__Dataset excerpts__:
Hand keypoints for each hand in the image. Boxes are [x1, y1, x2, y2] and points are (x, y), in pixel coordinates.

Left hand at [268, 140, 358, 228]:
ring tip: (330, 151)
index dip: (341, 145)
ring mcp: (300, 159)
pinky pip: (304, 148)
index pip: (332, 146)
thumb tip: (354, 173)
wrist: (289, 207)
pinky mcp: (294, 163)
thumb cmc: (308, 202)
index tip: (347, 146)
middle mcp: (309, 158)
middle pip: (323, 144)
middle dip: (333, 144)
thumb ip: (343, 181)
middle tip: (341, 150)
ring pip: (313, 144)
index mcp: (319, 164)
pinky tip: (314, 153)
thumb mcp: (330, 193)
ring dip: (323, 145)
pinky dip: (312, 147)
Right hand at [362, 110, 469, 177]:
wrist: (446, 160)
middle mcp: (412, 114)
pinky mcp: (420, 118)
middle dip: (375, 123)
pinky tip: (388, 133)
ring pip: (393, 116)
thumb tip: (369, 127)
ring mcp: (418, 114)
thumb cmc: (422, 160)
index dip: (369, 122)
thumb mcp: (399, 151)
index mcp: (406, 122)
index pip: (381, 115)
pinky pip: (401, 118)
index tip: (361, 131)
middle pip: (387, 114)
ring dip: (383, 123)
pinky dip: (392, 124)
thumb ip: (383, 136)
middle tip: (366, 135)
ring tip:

__ACTIVITY__: Your task is to reproduce the records in full, without any alteration.

__OUTPUT__:
Hand keypoints for each hand in the image. Boxes are [x1, y1, x2, y2] and points are (x, y), in pixel coordinates.

Left hand at [268, 140, 358, 228]:
ring tip: (330, 151)
index dip: (341, 145)
ring mcp: (300, 159)
pinky pip: (304, 148)
index pip: (332, 146)
thumb tip: (354, 173)
wrist: (289, 207)
pinky mcp: (294, 163)
thumb cmc: (308, 202)
index tip: (347, 146)
middle mcp: (309, 158)
middle pip: (323, 144)
middle dip: (333, 144)
thumb ip: (343, 181)
middle tip: (341, 150)
ring pip: (313, 144)
index mcp: (319, 164)
pinky tip: (314, 153)
thumb mcp: (330, 193)
ring dip: (323, 145)
pinky dip: (312, 147)
Right hand at [362, 110, 469, 177]:
wrist: (446, 160)
middle mcp: (412, 114)
pinky mcp: (420, 118)
middle dip: (375, 123)
pinky tip: (388, 133)
ring pip: (393, 116)
thumb tip: (369, 127)
ring mcp: (418, 114)
thumb cmc: (422, 160)
index dip: (369, 122)
thumb mcp: (399, 151)
index mcp: (406, 122)
index pip: (381, 115)
pinky pip: (401, 118)
index tip: (361, 131)
middle pip: (387, 114)
ring dip: (383, 123)
pinky dip: (392, 124)
thumb ip: (383, 136)
middle tip: (366, 135)
ring tip:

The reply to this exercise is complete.